GUNSLINGER BOYⅤ
新羅が定期検査前に義体たちの様子を確認しようと専用待合室に入ると、作戦2課技術部でも話題に取り上げられることの多い2人が何やら話しこんでいた。
赤髪の少女が快活に話す横で黒髪の少年が赤面している。
見るからにほほえましい雰囲気だ。こうして見ると本当にただの思春期の子供にしか見えない。
「やぁ、二人とも。調子はどう?」
「あ・・岸谷先生」
「こんにちはー」
「二人とも恋バナする女子高生みたいだねぇ」
「やだ先生なんで分かったんですか~?」
「ちょ、ちょっと!いえ、違うんですっ」
半ば冗談で言うと美香が臆面もなく肯定し、帝人は非常に分かりやすいリアクションで否定した。
最近暗い顔の帝人しか見ていなかったため、少し安心する。
性格の明るい美香と話しているせいだろうか。
この美香という少女はある一点を除けば思いやりのある良い子だし義体としても優秀だ。
その一点というのが問題だのだが。
美香はここに運び込まれてきた時には事故により顔の造形が分からないほどになっていたため、体と同時に顔も作りかえることになった。
そのため、元々日系の少女は新しい顔のデザイン上、アイルランド系の顔で生まれ変わった。
で、唯一の問題というのが彼女の性質のいうか、担当官への異常なまでの執着心だ。
担当官への執着ならば他の義体にも少なからずあるが美香の場合はそれが常軌を逸している部分があった。
これがなぜか、条件付けでもなおらない。
事故の衝撃で脳に何らかの障害ができてしまったという説もあるが、あくまで推論である。

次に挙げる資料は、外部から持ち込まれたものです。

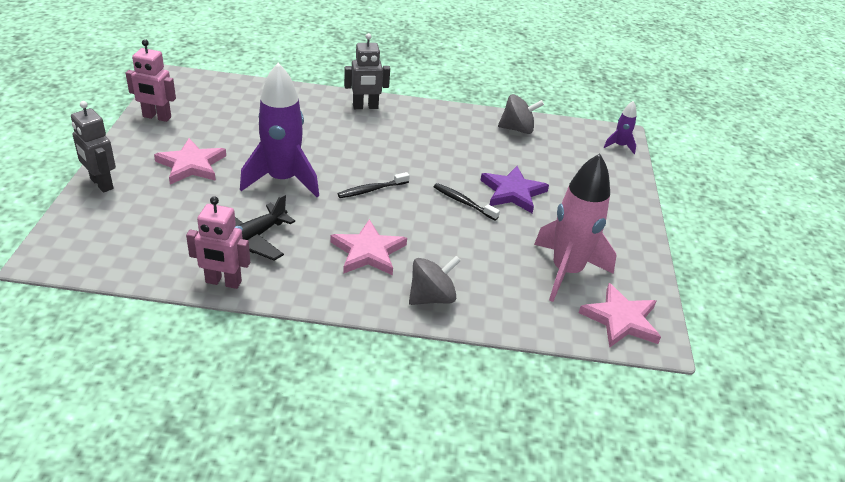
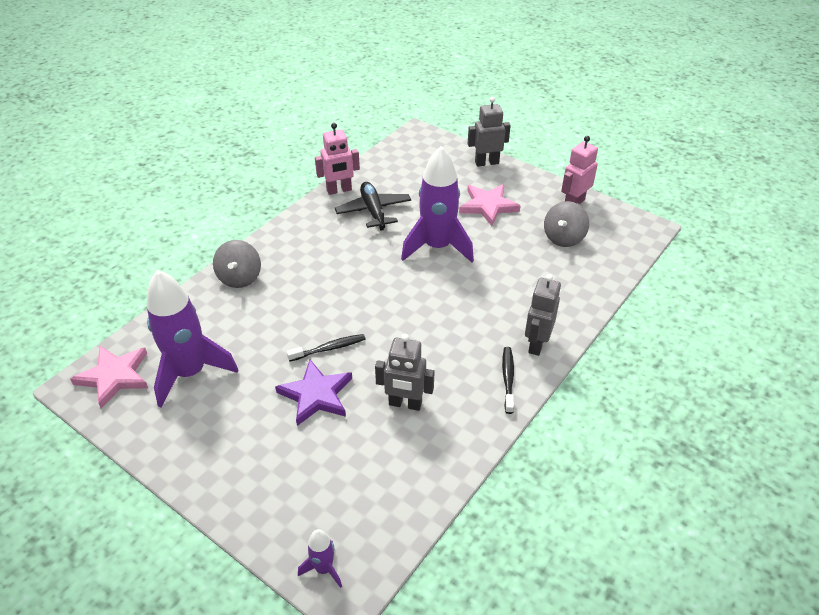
camera: 125 degrees right, 5 degrees up
pink robot [186,196,250,289] -> pink robot turned 150 degrees counterclockwise [315,123,360,195]
pink star [330,219,407,275] -> none
black toothbrush [338,172,410,198] -> black toothbrush moved to [502,347,514,414]
grey spinning top [498,94,544,134] -> grey spinning top moved to [544,201,589,247]
pink rocket [534,154,617,302] -> purple rocket [146,270,238,408]
none -> grey robot [375,334,435,411]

因みに、元々そういう性格だったからじゃないかというのが新羅の意見だ。
性格を根元から変えるというのはいくら条件付けでも難しい。
それまで何人もの担当官と組むことになった彼女だがその度に担当官たちは彼女の重すぎる愛に耐えかねて辞めていった。
義体としては優秀なためなんとか彼女の愛に耐えうるパートナーを探していた所に現れたのが矢霧誠二だ。

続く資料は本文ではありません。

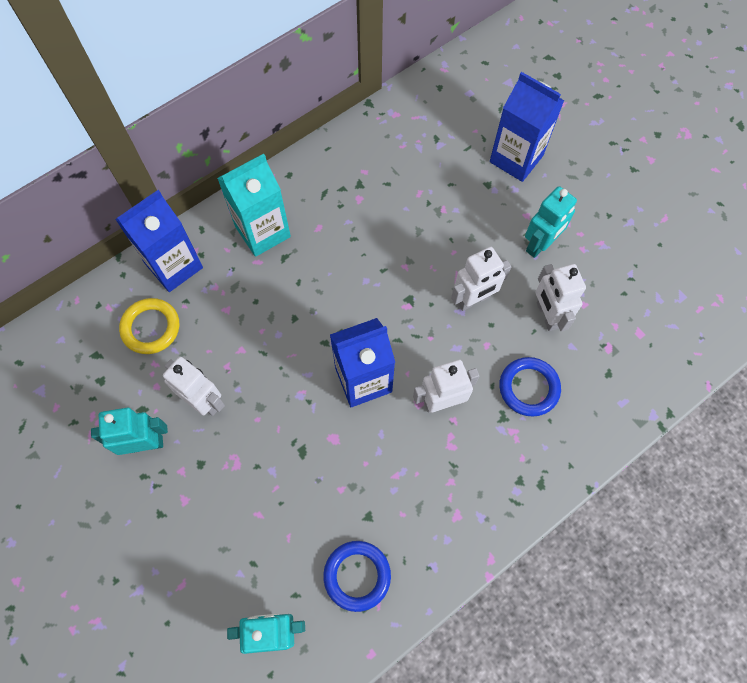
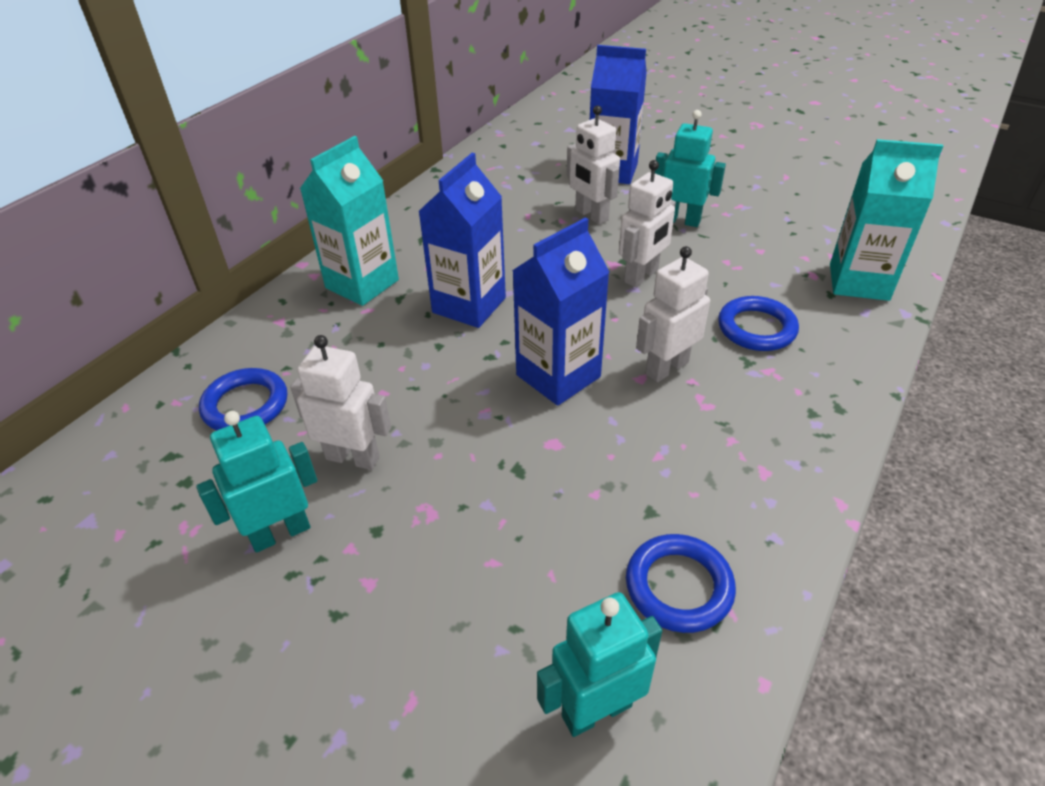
camera: 20 degrees left, 25 degrees down
blue carton [115,190,203,292] -> blue carton moved to [418,153,506,328]
yellow ring [119,298,179,354] -> blue ring [199,368,287,431]
turquoise robot [525,186,577,258] -> turquoise robot turned 90 degrees counterclockwise [655,110,726,227]
white robot [535,264,586,332] -> white robot moved to [567,105,620,225]
none -> turquoise carton [830,139,943,301]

誠二は公社ともつながりがある製薬会社の幹部の弟であり、偶然公社に来た際に彼女に一目惚れしたらしい。
なんでも昔の初恋の人に似てるとか似てないとか。
この矢霧誠二というのがまた、美香の“首から上”にしか興味が無いというちょっと異常な性質の持ち主だったりするのだが、なぜか美香とは非常に上手くやっており二課の間では結果オーライということになっている。
そんなわけでめでたくフラテッロができあがったころ折原臨也が作戦二課に配属され、帝人のパートナーに決まった。
今ではこの二組が任務完遂度の№1、2を争っている。
担当官の変人度合いも№1、2と所内では言われているが、自分の義体への執着度もこの二人がトップを争っているだろうと新羅は思う。
「体の調子が悪い所とかあったら正直に言ってよ?外から綿密に調べても気がつかないこともあるから」
「はい」「分かってます」
「特に帝人君は遠慮して言わなかったりするし」
「そんなことありませんよ」
帝人のふにゃりとした笑顔を見て、
やっぱりあいつを担当官にしたのは間違いだったんじゃないかと今更ながら思った。